Rockets have reportedly hit Ukrainian cities and military targets following Russian President Vladimir Putin authorisation of strikes in breakaway areas in the east of the country.

Feb 24, 2022, updated Feb 24, 2022

Putin has authorised the operation in Ukraine’s Donbass region and told the Ukrainian military to lay down its weapons and go home.

In a special televised address on Russian state TV, Putin said Russia has been left with no choice but to defend itself against what he said were threats emanating from modern Ukraine.

Putin also made an appeal to the Ukrainian military early on Thursday.

“I urge you to immediately lay down your weapons and go home. All servicemen of the Ukrainian army who fulfil this demand will be able to freely leave the combat zone and return to their families.”

The scope of the Russian military operation in Ukraine was not immediately clear.

However, Kyiv’s Foreign Minister Dmytro Kuleba has said in a tweet that Russia had launched a full-scale invasion of Ukraine and was targeting cities with weapons strikes.

Interfax Ukraine reported rocket attacks on military facilities throughout Ukraine and that Russian troops had landed in the southern port cities of Odessa and Mariupol.

::::::::

**WORK INSTRUCTION A:**
Reproduce, word for word, the stretch of the news excerpt on Russia's strikes in Ukraine from "Rockets have reportedly" through "early on Thursday.".

(Multi-view geometry data)
::::::::

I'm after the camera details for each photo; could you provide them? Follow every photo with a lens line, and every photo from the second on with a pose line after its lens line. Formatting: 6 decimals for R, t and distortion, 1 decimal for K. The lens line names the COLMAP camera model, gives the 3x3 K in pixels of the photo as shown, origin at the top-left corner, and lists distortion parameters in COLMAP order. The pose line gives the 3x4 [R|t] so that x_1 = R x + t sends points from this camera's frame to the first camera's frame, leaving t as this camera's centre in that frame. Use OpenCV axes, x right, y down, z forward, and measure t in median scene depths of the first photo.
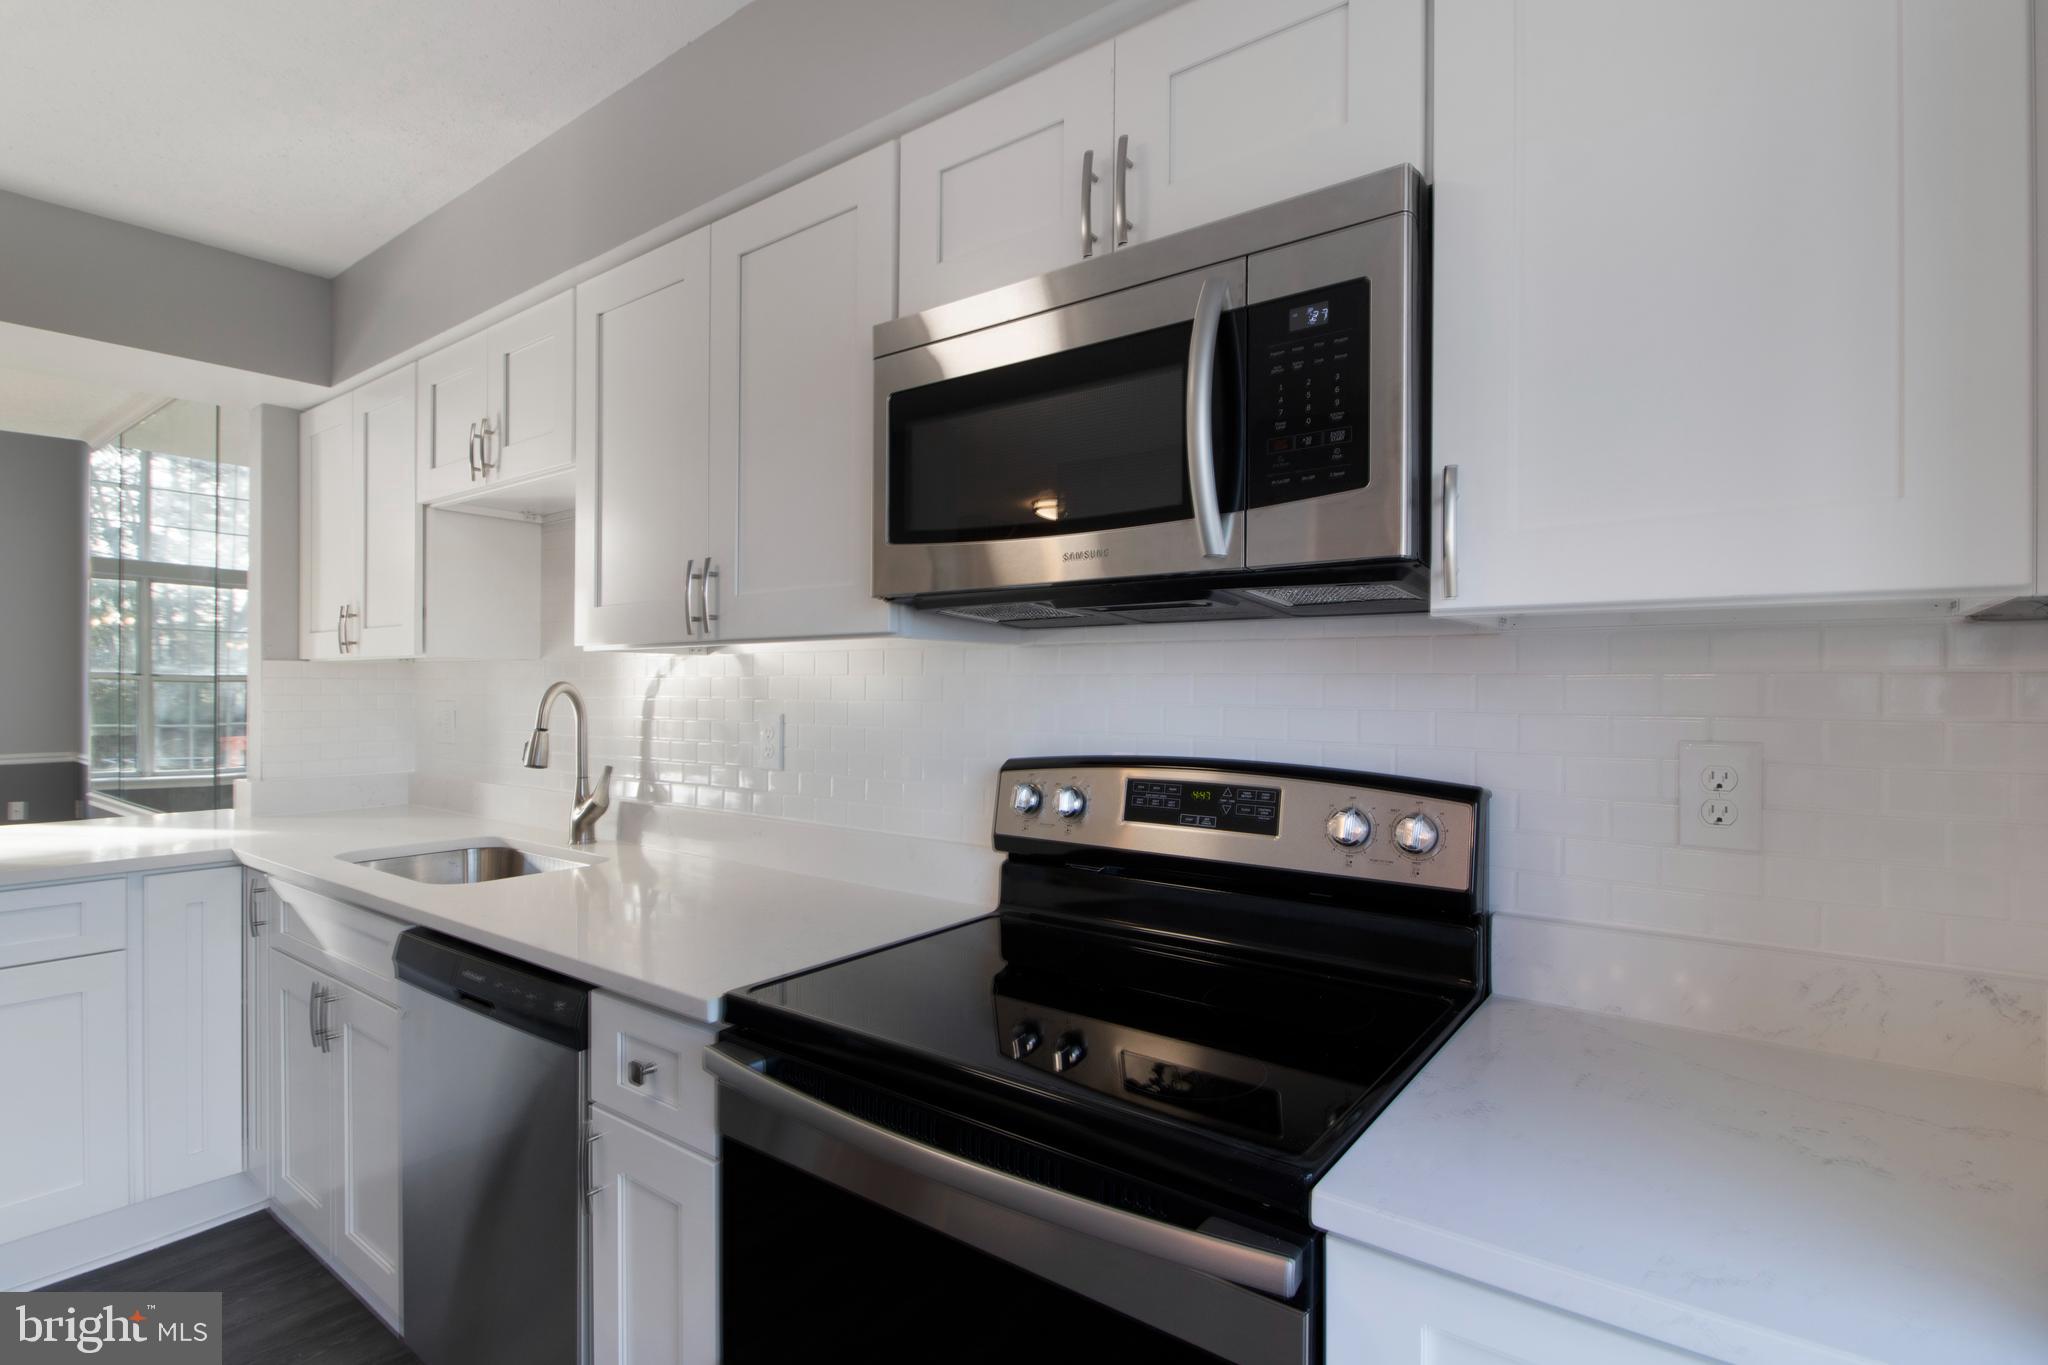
lens RADIAL K [[1019.3, 0, 1026.8], [0, 1019.3, 695.7], [0, 0, 1]] dist [-0.004270, -0.003673]
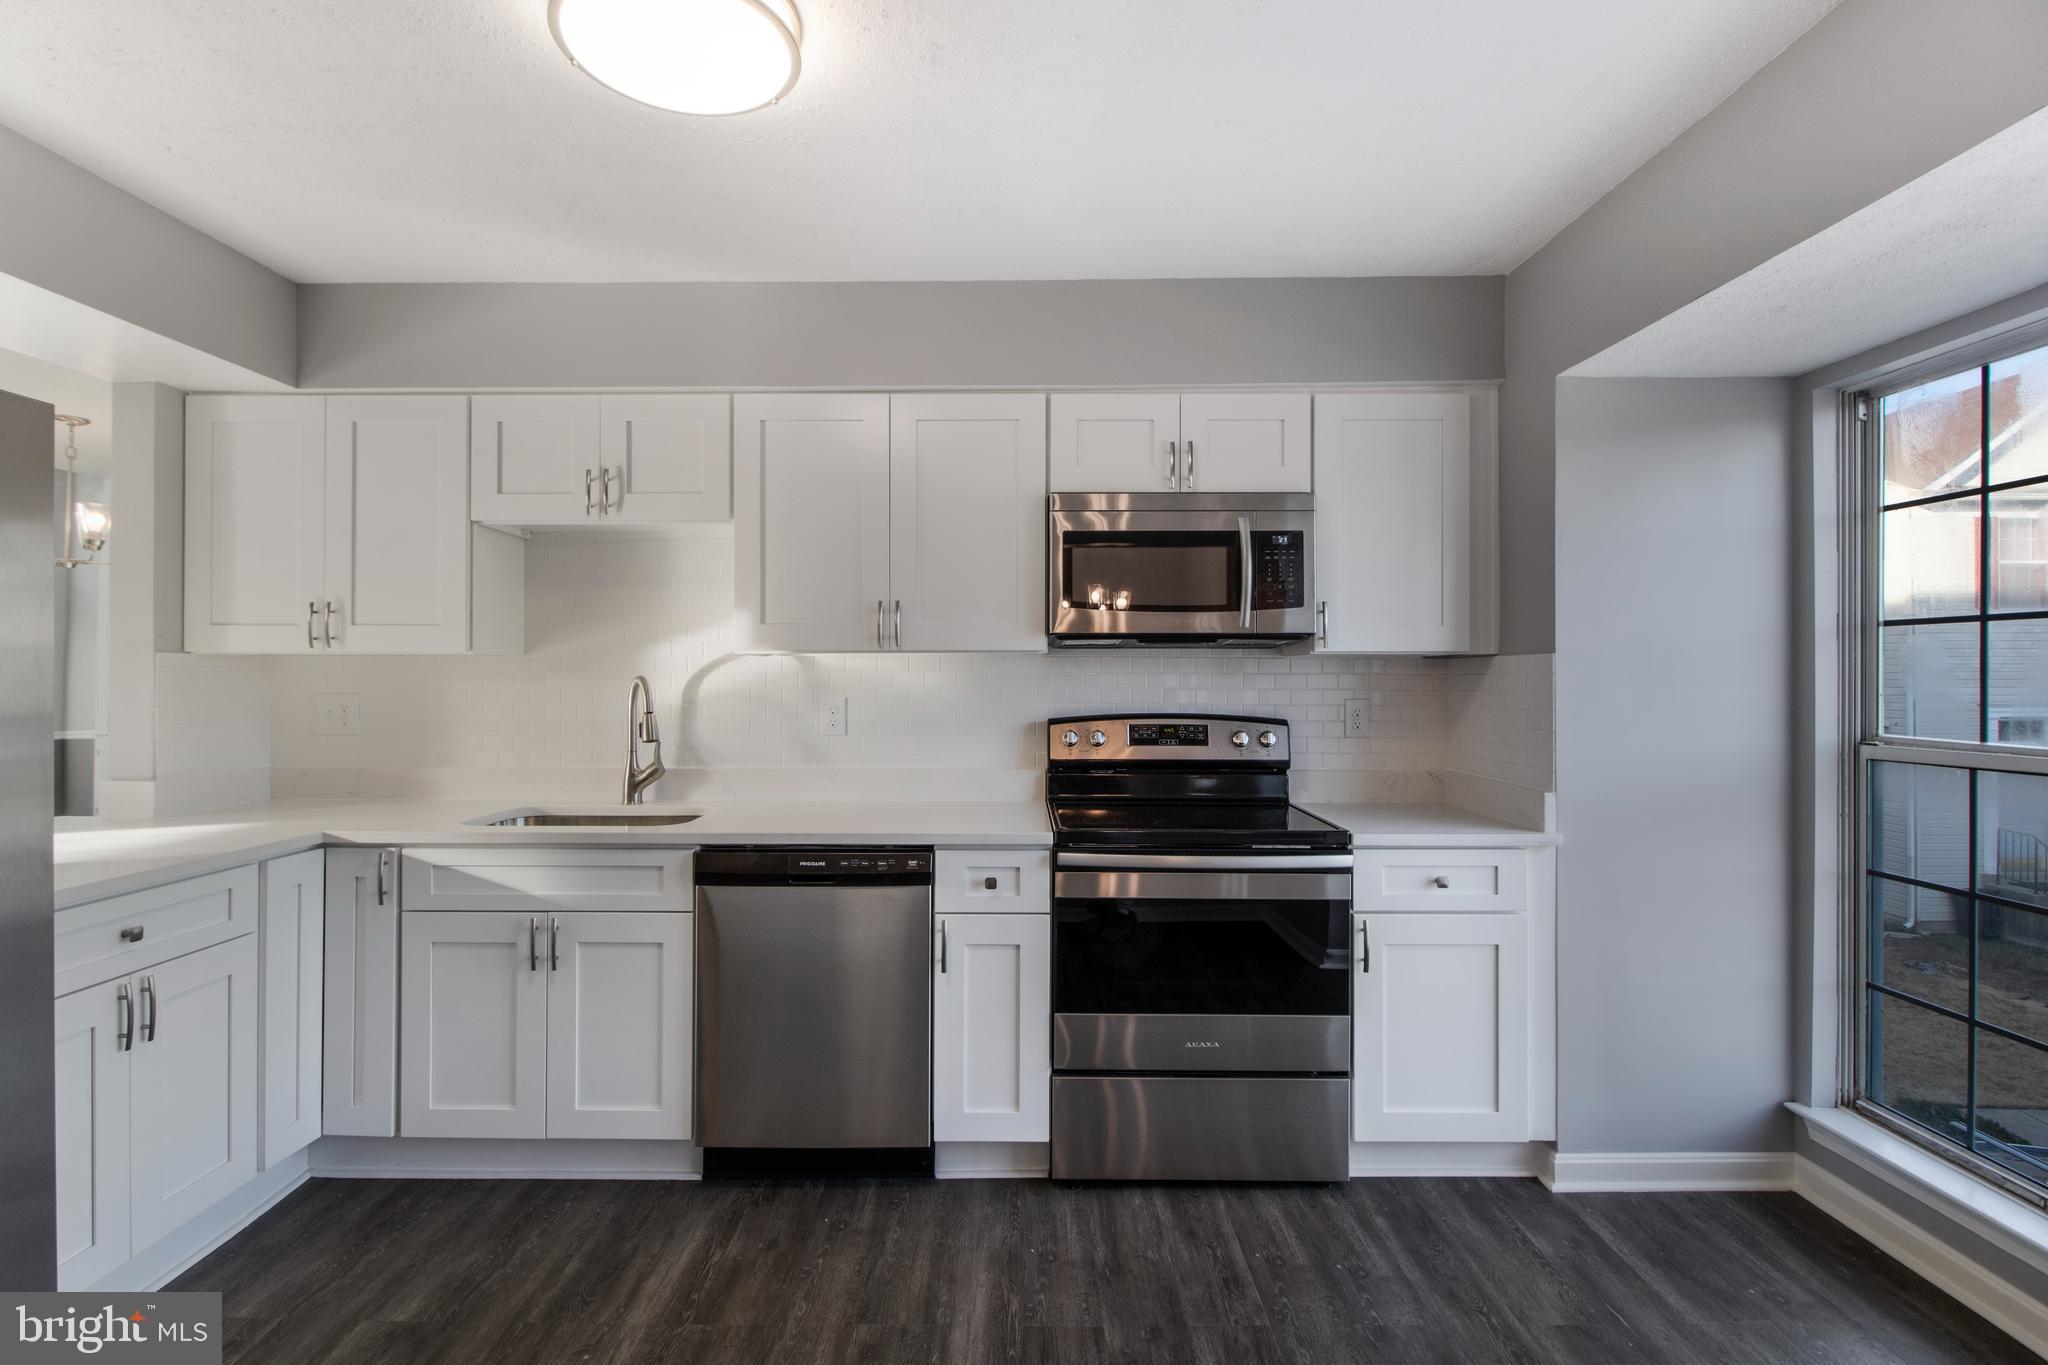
lens RADIAL K [[968.1, 0, 1029.7], [0, 968.1, 680.6], [0, 0, 1]] dist [0.020625, -0.012185]
pose [[0.782415, 0.002002, 0.622755, -0.992132], [0.005730, 0.999929, -0.010413, 0.009352], [-0.622731, 0.011716, 0.782348, -0.311073]]
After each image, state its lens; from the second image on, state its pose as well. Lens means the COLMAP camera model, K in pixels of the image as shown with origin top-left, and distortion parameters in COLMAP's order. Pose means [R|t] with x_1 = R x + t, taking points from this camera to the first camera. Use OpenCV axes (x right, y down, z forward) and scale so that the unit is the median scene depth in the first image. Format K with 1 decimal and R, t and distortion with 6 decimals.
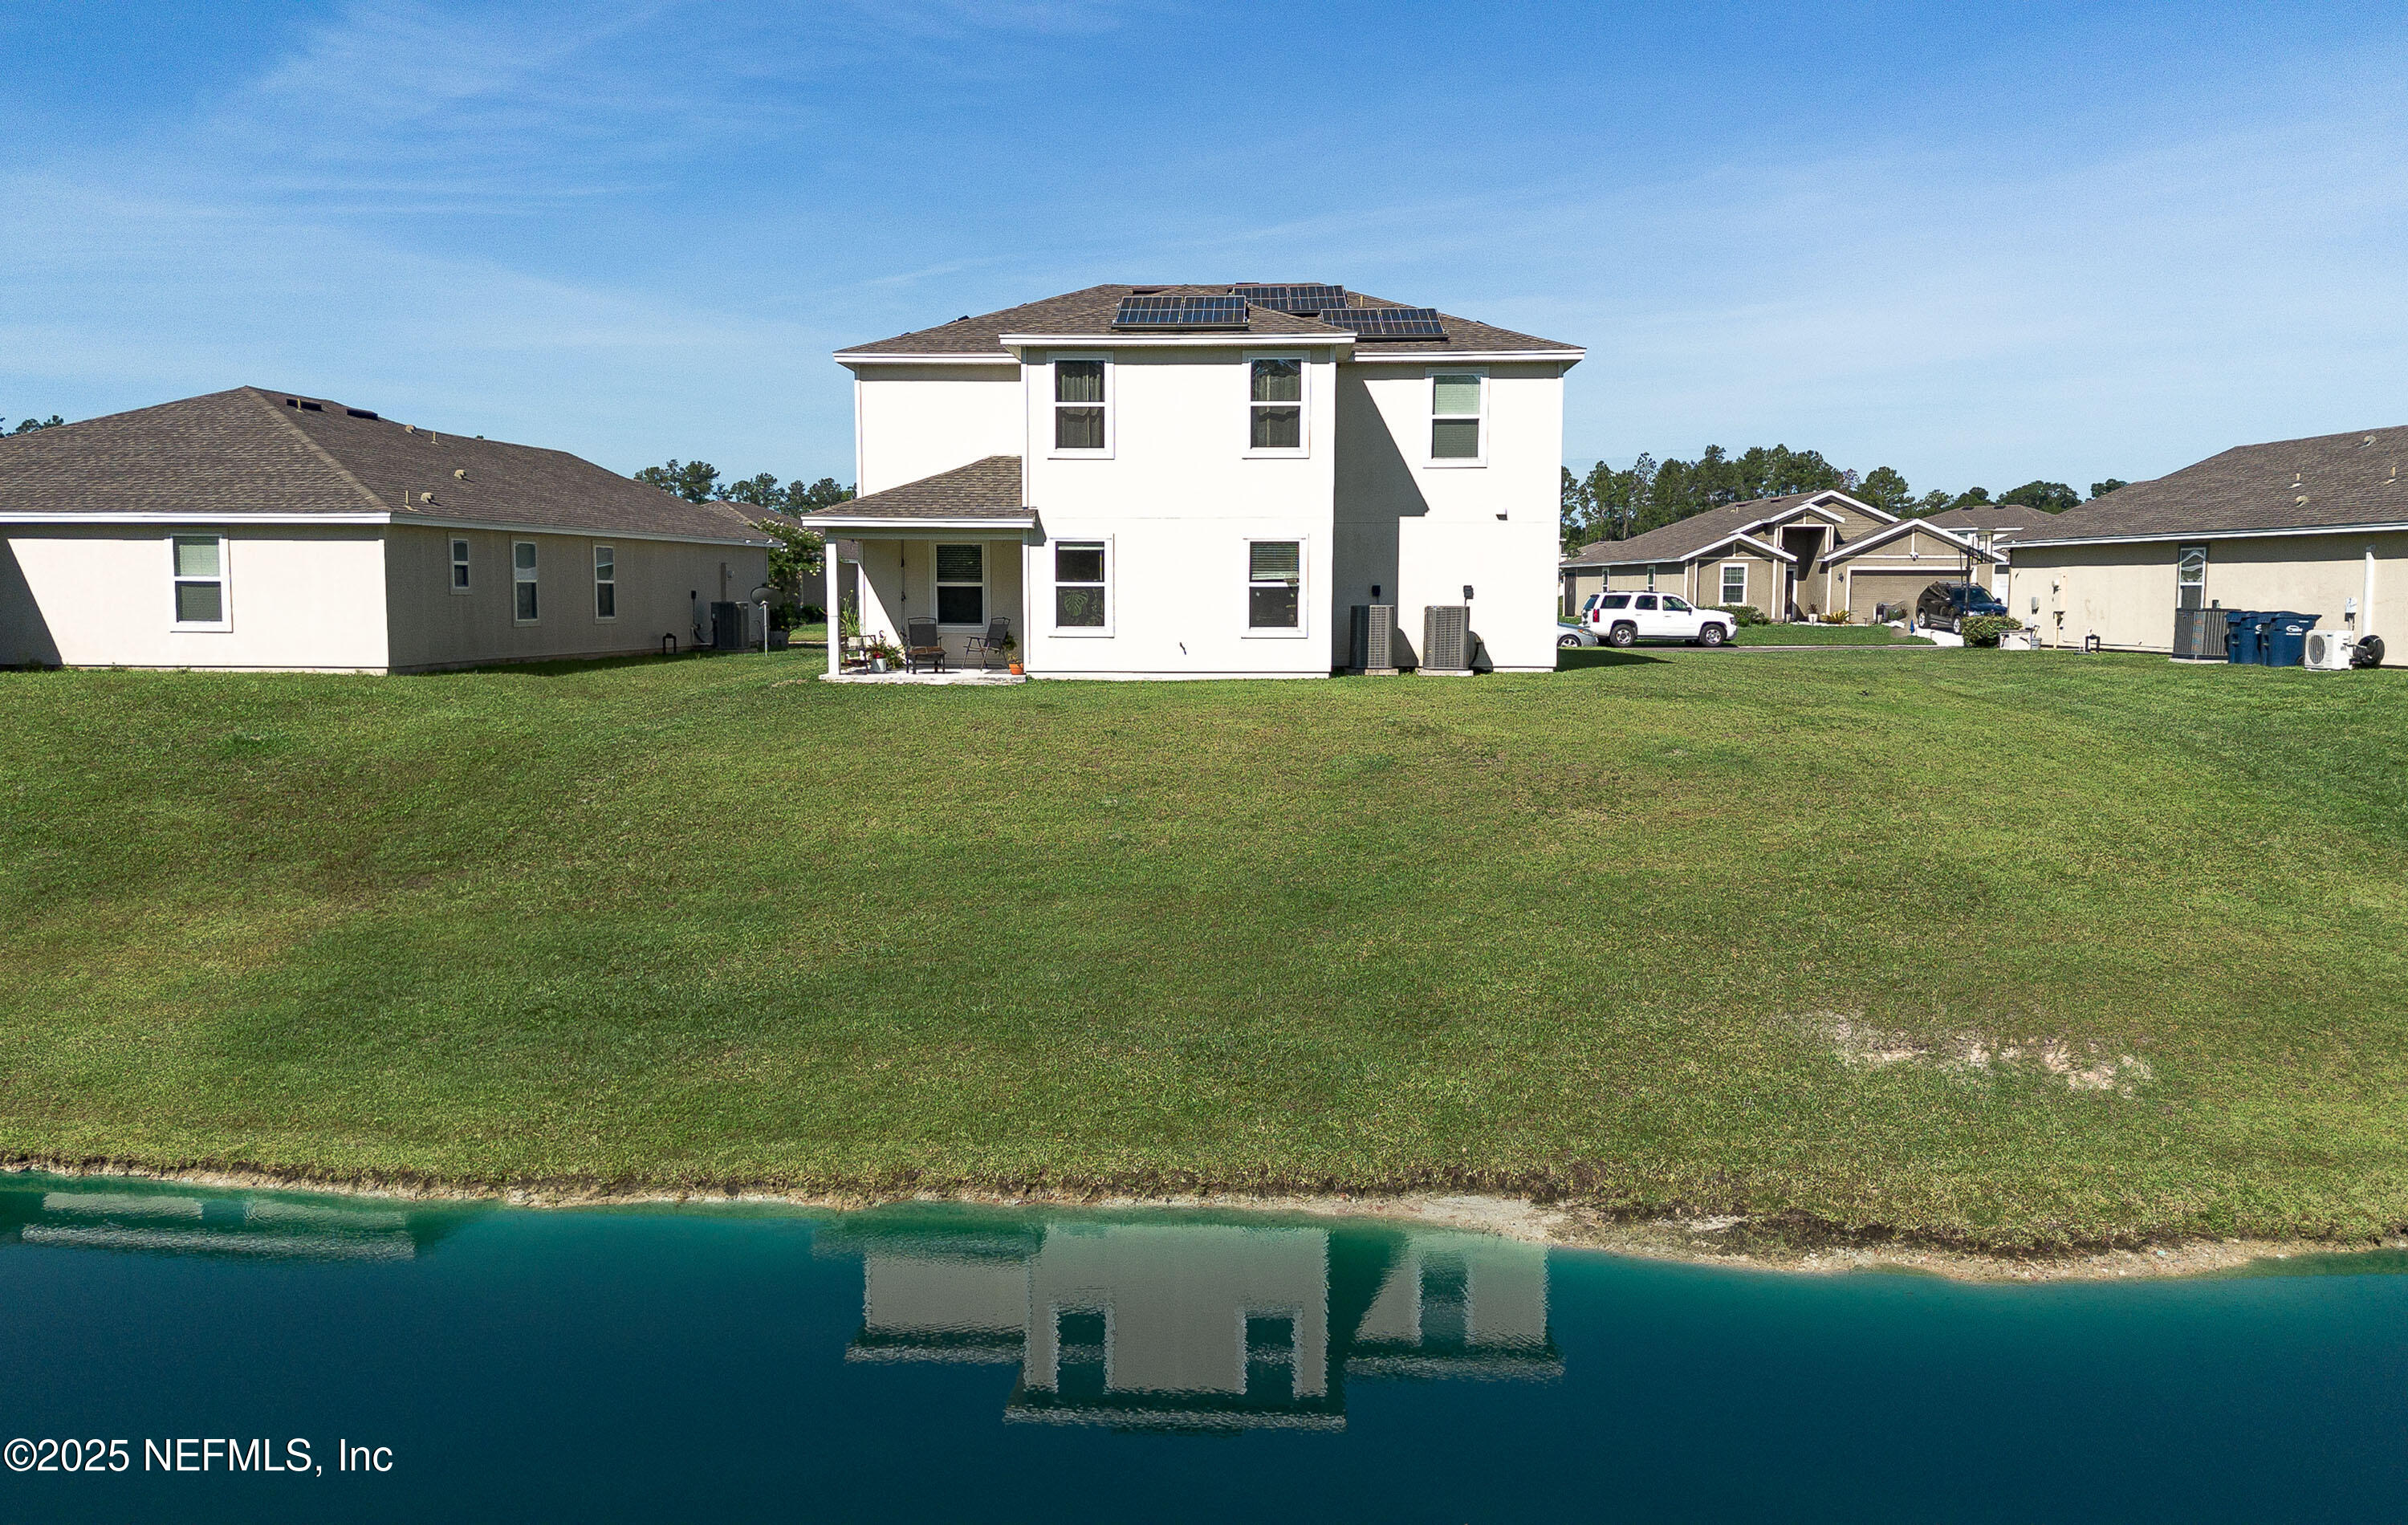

::::::::

**WORK INSTRUCTION B:**
Duplicate the multi-view geometry listing line for line and character for character, omitting the pictures.

**FINAL ANSWER A:**
Rockets have reportedly hit Ukrainian cities and military targets following Russian President Vladimir Putin authorisation of strikes in breakaway areas in the east of the country.

Feb 24, 2022, updated Feb 24, 2022

Putin has authorised the operation in Ukraine’s Donbass region and told the Ukrainian military to lay down its weapons and go home.

In a special televised address on Russian state TV, Putin said Russia has been left with no choice but to defend itself against what he said were threats emanating from modern Ukraine.

Putin also made an appeal to the Ukrainian military early on Thursday.

**FINAL ANSWER B:**
I'm after the camera details for each photo; could you provide them? Follow every photo with a lens line, and every photo from the second on with a pose line after its lens line. Formatting: 6 decimals for R, t and distortion, 1 decimal for K. The lens line names the COLMAP camera model, gives the 3x3 K in pixels of the photo as shown, origin at the top-left corner, and lists distortion parameters in COLMAP order. The pose line gives the 3x4 [R|t] so that x_1 = R x + t sends points from this camera's frame to the first camera's frame, leaving t as this camera's centre in that frame. Use OpenCV axes, x right, y down, z forward, and measure t in median scene depths of the first photo.
lens RADIAL K [[1019.3, 0, 1026.8], [0, 1019.3, 695.7], [0, 0, 1]] dist [-0.004270, -0.003673]
lens RADIAL K [[968.1, 0, 1029.7], [0, 968.1, 680.6], [0, 0, 1]] dist [0.020625, -0.012185]
pose [[0.782415, 0.002002, 0.622755, -0.992132], [0.005730, 0.999929, -0.010413, 0.009352], [-0.622731, 0.011716, 0.782348, -0.311073]]
After each image, state its lens; from the second image on, state its pose as well. Lens means the COLMAP camera model, K in pixels of the image as shown with origin top-left, and distortion parameters in COLMAP's order. Pose means [R|t] with x_1 = R x + t, taking points from this camera to the first camera. Use OpenCV axes (x right, y down, z forward) and scale so that the unit is the median scene depth in the first image. Format K with 1 decimal and R, t and distortion with 6 decimals.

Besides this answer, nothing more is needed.